More information about Medicaid offices and procedures can be found by clicking on your state on the map at https://www.insurekidsnow.gov/coverage/index.html.

Medicaid applications, information, and assistance are also available in many states through Aging and Disability Resource Centers. These facilities provide information on public and private long-term care options for seniors and people with disabilities.

2. Compile documentation. To complete your Medicaid application, you will need information about your income, assets, and medical need.

Your state agency will require copies of your most recent tax returns or tax bills to validate your income and assets. If you own a home, you may also be required to provide a real estate appraisal and copies of your mortgage.

You will also need to provide proof of your age and citizenship, as well as proof of all sources of income, including any benefits.

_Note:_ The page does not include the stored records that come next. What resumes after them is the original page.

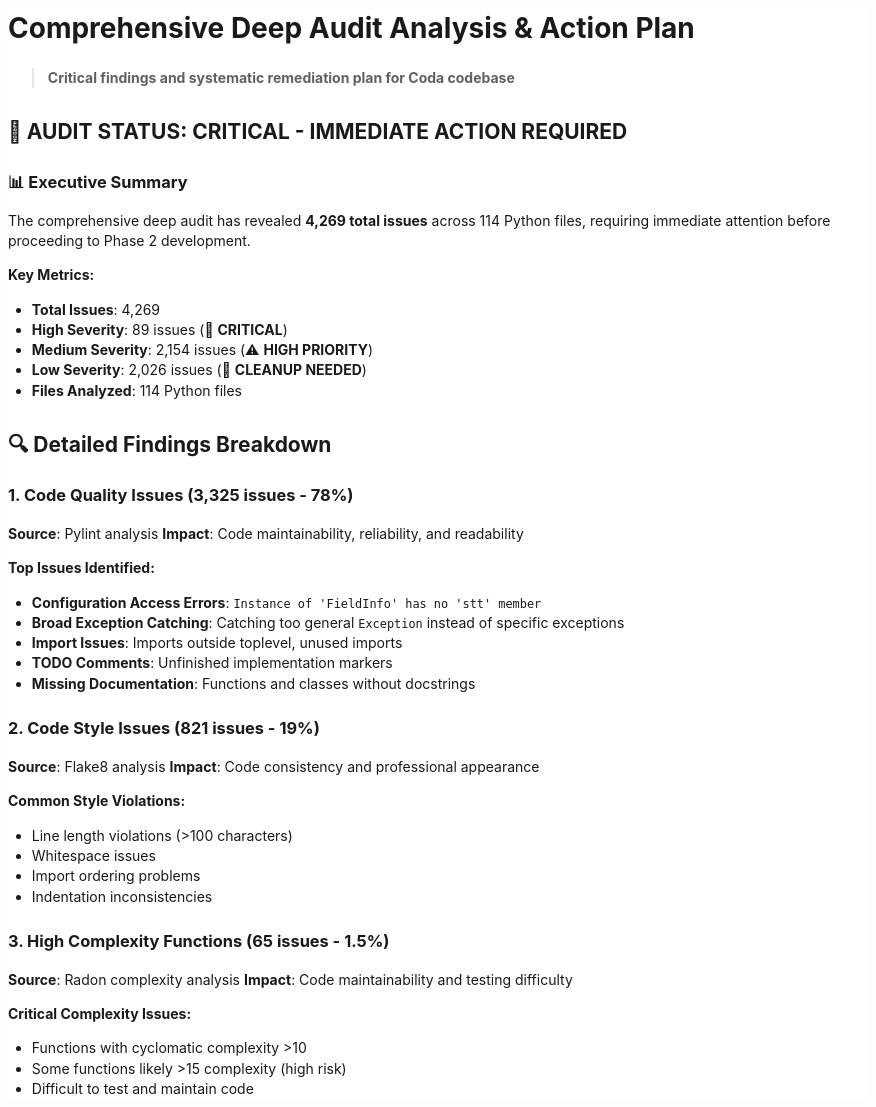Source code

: # Comprehensive Deep Audit Analysis & Action Plan

> **Critical findings and systematic remediation plan for Coda codebase**

## 🚨 **AUDIT STATUS: CRITICAL - IMMEDIATE ACTION REQUIRED**

### 📊 **Executive Summary**

The comprehensive deep audit has revealed **4,269 total issues** across 114 Python files, requiring immediate attention before proceeding to Phase 2 development.

**Key Metrics:**
- **Total Issues**: 4,269
- **High Severity**: 89 issues (🚨 **CRITICAL**)
- **Medium Severity**: 2,154 issues (⚠️ **HIGH PRIORITY**)
- **Low Severity**: 2,026 issues (📝 **CLEANUP NEEDED**)
- **Files Analyzed**: 114 Python files

## 🔍 **Detailed Findings Breakdown**

### **1. Code Quality Issues (3,325 issues - 78%)**
**Source**: Pylint analysis
**Impact**: Code maintainability, reliability, and readability

**Top Issues Identified:**
- **Configuration Access Errors**: `Instance of 'FieldInfo' has no 'stt' member`
- **Broad Exception Catching**: Catching too general `Exception` instead of specific exceptions
- **Import Issues**: Imports outside toplevel, unused imports
- **TODO Comments**: Unfinished implementation markers
- **Missing Documentation**: Functions and classes without docstrings

### **2. Code Style Issues (821 issues - 19%)**
**Source**: Flake8 analysis
**Impact**: Code consistency and professional appearance

**Common Style Violations:**
- Line length violations (>100 characters)
- Whitespace issues
- Import ordering problems
- Indentation inconsistencies

### **3. High Complexity Functions (65 issues - 1.5%)**
**Source**: Radon complexity analysis
**Impact**: Code maintainability and testing difficulty

**Critical Complexity Issues:**
- Functions with cyclomatic complexity >10
- Some functions likely >15 complexity (high risk)
- Difficult to test and maintain code
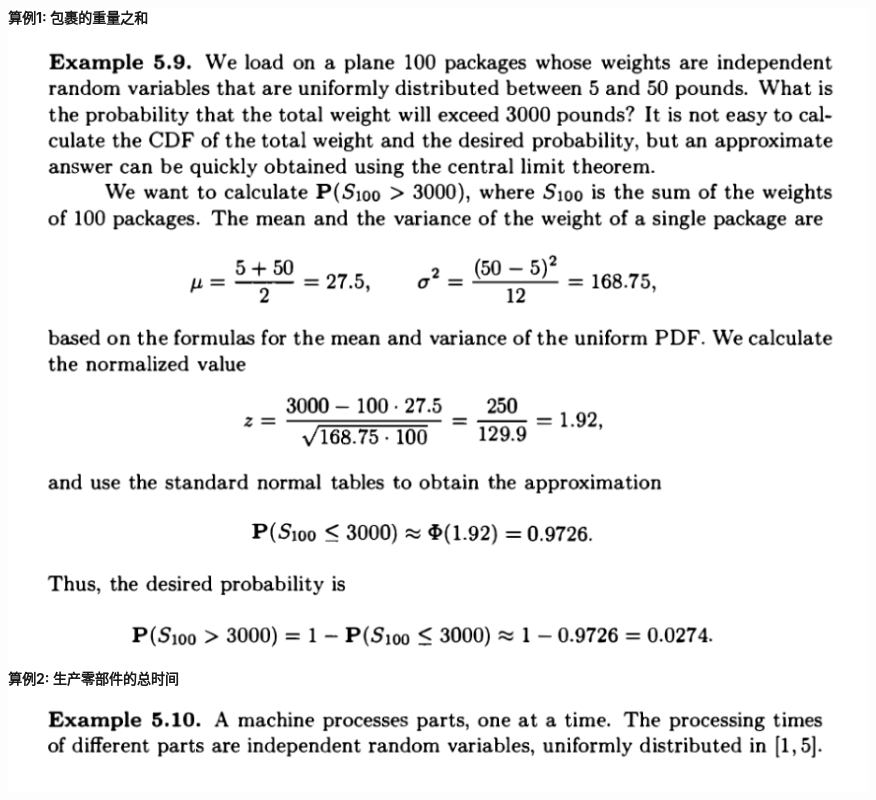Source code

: **算例1: 包裹的重量之和**![image.png](大数定律，中心极限定理和收敛定理.assets/20231024_0859251448.png)
**算例2: 生产零部件的总时间**![image.png](大数定律，中心极限定理和收敛定理.assets/20231024_0859271764.png)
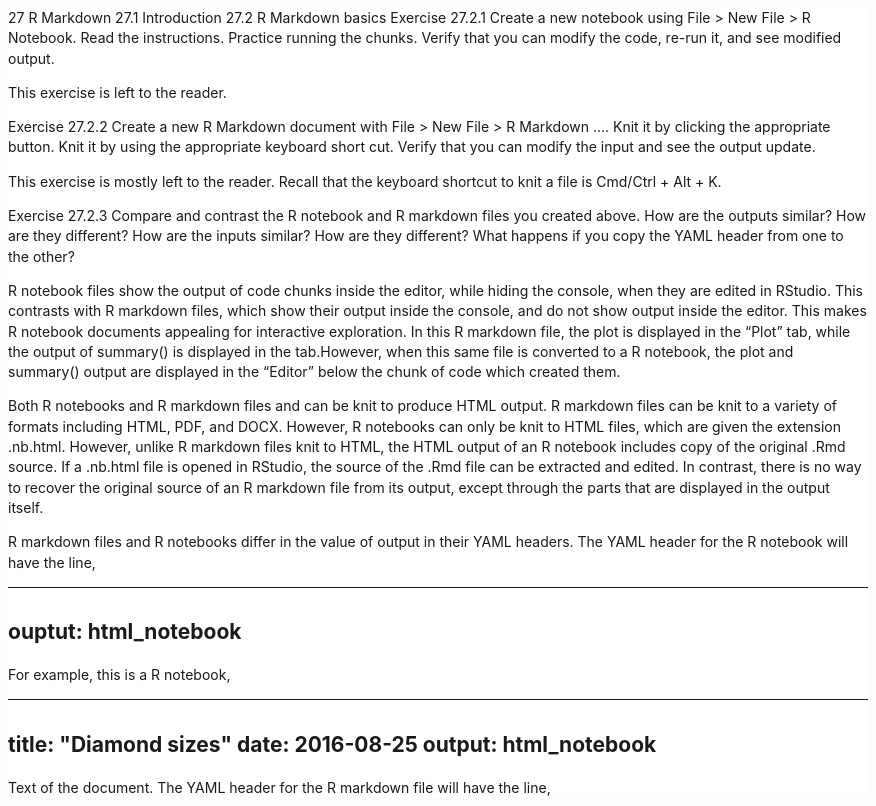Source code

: 27 R Markdown
27.1 Introduction
27.2 R Markdown basics
Exercise 27.2.1
Create a new notebook using File > New File > R Notebook. Read the instructions. Practice running the chunks. Verify that you can modify the code, re-run it, and see modified output.

This exercise is left to the reader.

Exercise 27.2.2
Create a new R Markdown document with File > New File > R Markdown …. Knit it by clicking the appropriate button. Knit it by using the appropriate keyboard short cut. Verify that you can modify the input and see the output update.

This exercise is mostly left to the reader. Recall that the keyboard shortcut to knit a file is Cmd/Ctrl + Alt + K.

Exercise 27.2.3
Compare and contrast the R notebook and R markdown files you created above. How are the outputs similar? How are they different? How are the inputs similar? How are they different? What happens if you copy the YAML header from one to the other?

R notebook files show the output of code chunks inside the editor, while hiding the console, when they are edited in RStudio. This contrasts with R markdown files, which show their output inside the console, and do not show output inside the editor. This makes R notebook documents appealing for interactive exploration. In this R markdown file, the plot is displayed in the “Plot” tab, while the output of summary() is displayed in the tab.However, when this same file is converted to a R notebook, the plot and summary() output are displayed in the “Editor” below the chunk of code which created them.

Both R notebooks and R markdown files and can be knit to produce HTML output. R markdown files can be knit to a variety of formats including HTML, PDF, and DOCX. However, R notebooks can only be knit to HTML files, which are given the extension .nb.html. However, unlike R markdown files knit to HTML, the HTML output of an R notebook includes copy of the original .Rmd source. If a .nb.html file is opened in RStudio, the source of the .Rmd file can be extracted and edited. In contrast, there is no way to recover the original source of an R markdown file from its output, except through the parts that are displayed in the output itself.

R markdown files and R notebooks differ in the value of output in their YAML headers. The YAML header for the R notebook will have the line,

---
ouptut: html_notebook
---
For example, this is a R notebook,

---
title: "Diamond sizes"
date: 2016-08-25
output: html_notebook
---

Text of the document.
The YAML header for the R markdown file will have the line,
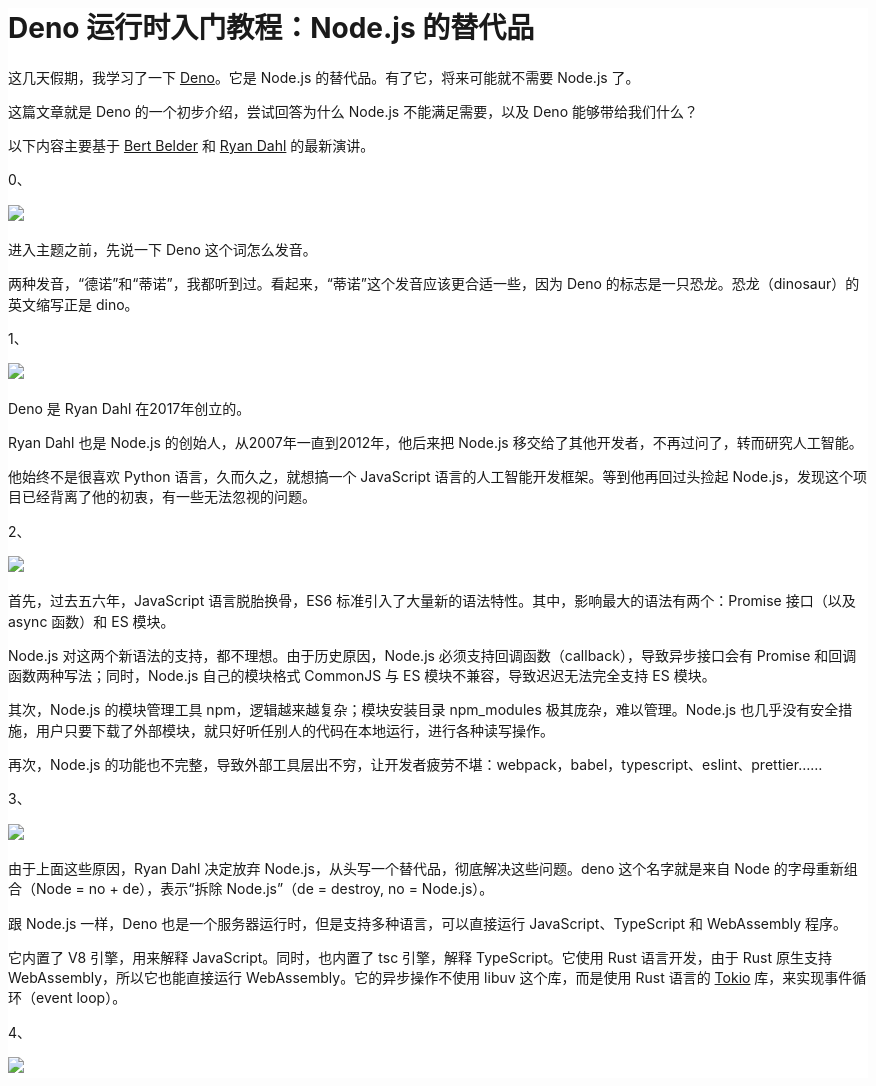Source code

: # Deno 运行时入门教程：Node.js 的替代品

这几天假期，我学习了一下 [Deno](https://deno.land/)。它是 Node.js 的替代品。有了它，将来可能就不需要 Node.js 了。

这篇文章就是 Deno 的一个初步介绍，尝试回答为什么 Node.js 不能满足需要，以及 Deno 能够带给我们什么？

以下内容主要基于 [Bert Belder](https://www.youtube.com/watch?v=puXyo1jGQys) 和 [Ryan Dahl](https://www.youtube.com/watch?v=1gIiZfSbEAE) 的最新演讲。

0、

![](https://cdn.beekka.com/blogimg/asset/202001/bg2020012502.jpg)

进入主题之前，先说一下 Deno 这个词怎么发音。

两种发音，“德诺”和“蒂诺”，我都听到过。看起来，“蒂诺”这个发音应该更合适一些，因为 Deno 的标志是一只恐龙。恐龙（dinosaur）的英文缩写正是 dino。

1、

![](https://cdn.beekka.com/blogimg/asset/202001/bg2020012503.jpg)

Deno 是 Ryan Dahl 在2017年创立的。

Ryan Dahl 也是 Node.js 的创始人，从2007年一直到2012年，他后来把 Node.js 移交给了其他开发者，不再过问了，转而研究人工智能。

他始终不是很喜欢 Python 语言，久而久之，就想搞一个 JavaScript 语言的人工智能开发框架。等到他再回过头捡起 Node.js，发现这个项目已经背离了他的初衷，有一些无法忽视的问题。

2、

![](https://cdn.beekka.com/blogimg/asset/202001/bg2020012505.jpg)

首先，过去五六年，JavaScript 语言脱胎换骨，ES6 标准引入了大量新的语法特性。其中，影响最大的语法有两个：Promise 接口（以及 async 函数）和 ES 模块。

Node.js 对这两个新语法的支持，都不理想。由于历史原因，Node.js 必须支持回调函数（callback），导致异步接口会有 Promise 和回调函数两种写法；同时，Node.js 自己的模块格式 CommonJS 与 ES 模块不兼容，导致迟迟无法完全支持 ES 模块。

其次，Node.js 的模块管理工具 npm，逻辑越来越复杂；模块安装目录 npm_modules 极其庞杂，难以管理。Node.js 也几乎没有安全措施，用户只要下载了外部模块，就只好听任别人的代码在本地运行，进行各种读写操作。

再次，Node.js 的功能也不完整，导致外部工具层出不穷，让开发者疲劳不堪：webpack，babel，typescript、eslint、prettier……

3、

![](https://cdn.beekka.com/blogimg/asset/202001/bg2020012504.jpg)

由于上面这些原因，Ryan Dahl 决定放弃 Node.js，从头写一个替代品，彻底解决这些问题。deno 这个名字就是来自 Node 的字母重新组合（Node = no + de），表示“拆除 Node.js”（de = destroy, no = Node.js）。

跟 Node.js 一样，Deno 也是一个服务器运行时，但是支持多种语言，可以直接运行 JavaScript、TypeScript 和 WebAssembly 程序。

它内置了 V8 引擎，用来解释 JavaScript。同时，也内置了 tsc 引擎，解释 TypeScript。它使用 Rust 语言开发，由于 Rust 原生支持 WebAssembly，所以它也能直接运行 WebAssembly。它的异步操作不使用 libuv 这个库，而是使用 Rust 语言的 [Tokio](https://github.com/tokio-rs/tokio) 库，来实现事件循环（event loop）。

4、

![](https://cdn.beekka.com/blogimg/asset/202001/bg2020012508.jpg)
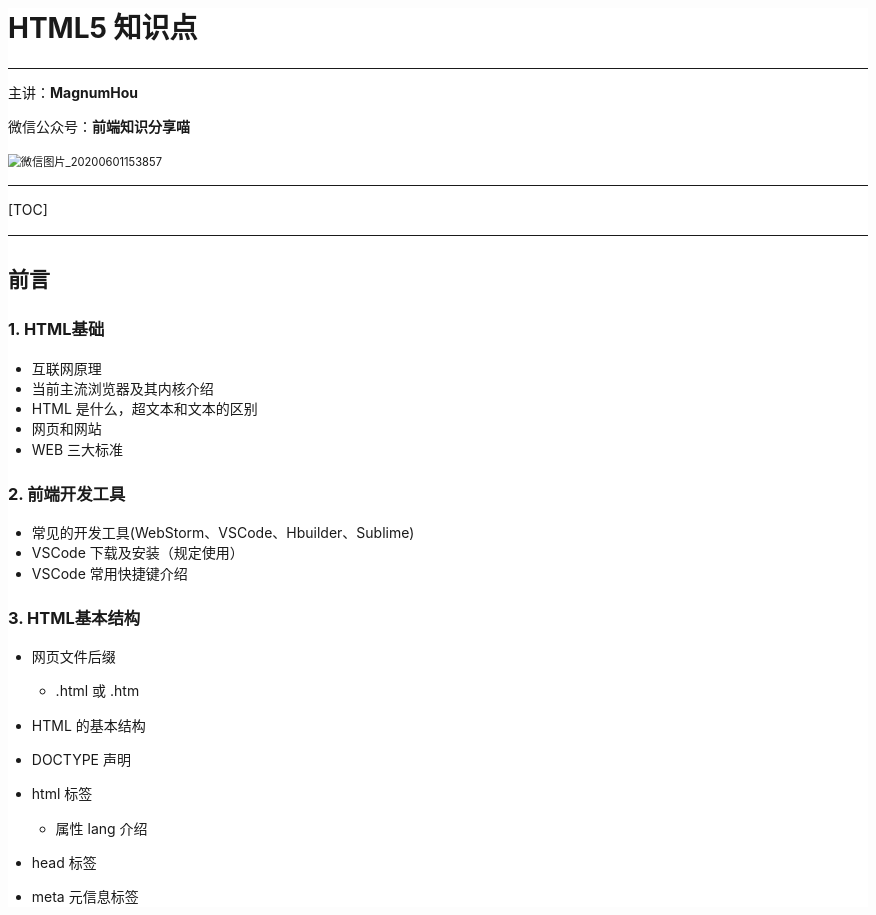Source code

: # HTML5 知识点



------



主讲：**MagnumHou**

微信公众号：**前端知识分享喵**

<img src="http://121.89.192.46:8888/ganhuo/weChat.png" alt="微信图片_20200601153857" style="zoom:80%;" />



------



[TOC]

------



## 前言

### 1. HTML基础

- 互联网原理
- 当前主流浏览器及其内核介绍
- HTML 是什么，超文本和文本的区别
- 网页和网站
- WEB 三大标准

### 2. 前端开发工具

- 常见的开发工具(WebStorm、VSCode、Hbuilder、Sublime)
- VSCode 下载及安装（规定使用）
- VSCode 常用快捷键介绍

### 3. HTML基本结构

- 网页文件后缀  

  - .html 或 .htm

- HTML 的基本结构

- DOCTYPE 声明

- html 标签  

  - 属性 lang 介绍

- head 标签

- meta 元信息标签
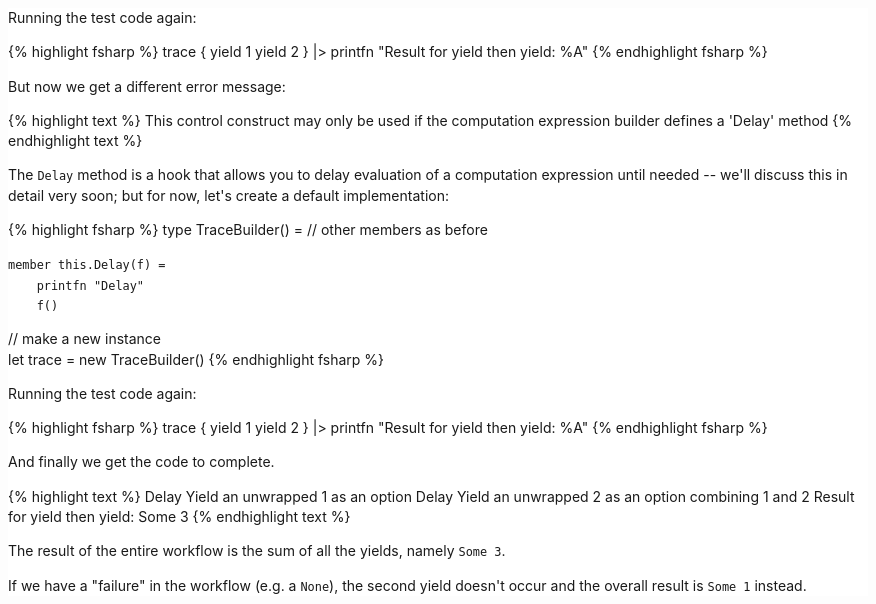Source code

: Running the test code again:

{% highlight fsharp %}
trace { 
    yield 1
    yield 2
    } |> printfn "Result for yield then yield: %A" 
{% endhighlight fsharp %}

But now we get a different error message:

{% highlight text %}
This control construct may only be used if the computation expression builder defines a 'Delay' method
{% endhighlight text %}

The `Delay` method is a hook that allows you to delay evaluation of a computation expression until needed -- we'll discuss this in detail very soon; but for now, let's create a default implementation:

{% highlight fsharp %}
type TraceBuilder() =
    // other members as before

    member this.Delay(f) = 
        printfn "Delay"
        f()

// make a new instance        
let trace = new TraceBuilder()
{% endhighlight fsharp %}

Running the test code again:

{% highlight fsharp %}
trace { 
    yield 1
    yield 2
    } |> printfn "Result for yield then yield: %A" 
{% endhighlight fsharp %}

And finally we get the code to complete. 

{% highlight text %}
Delay
Yield an unwrapped 1 as an option
Delay
Yield an unwrapped 2 as an option
combining 1 and 2
Result for yield then yield: Some 3
{% endhighlight text %}

The result of the entire workflow is the sum of all the yields, namely `Some 3`.

If we have a "failure" in the workflow (e.g. a `None`), the second yield doesn't occur and the overall result is `Some 1` instead.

3. Complete your application form. You may be able to download an application online, or you may be able to obtain one by visiting your local Medicaid office or calling and requesting that one be mailed to you.

You might be able to get someone else to fill out your application for you, but that person will need access to your financial records and be able to answer all of the application’s questions completely.

Your application will request information about your income, assets, and medical needs. The documents you collected can assist you in answering these questions.

Each state may have slightly different application procedures, so check with your state’s Medicaid office to find out what is required in your state.

After you submit your application and all required documents, the state Medicaid office must usually make a decision on your eligibility within 45 days.

4. Complete your functional eligibility evaluation. If you require long-term care, Medicaid requires this evaluation before you can be approved.

The functional eligibility assessment assesses your ability to perform basic daily activities such as bathing, eating, and using the toilet.

The assessment also considers whether you require skilled services on a daily basis, such as assistance from a licenced nurse.

You will be evaluated by a medical specialist, such as a nurse or social worker, who is licenced to perform these assessments in your state. He or she will go over the information you provided and may conduct an interview with you.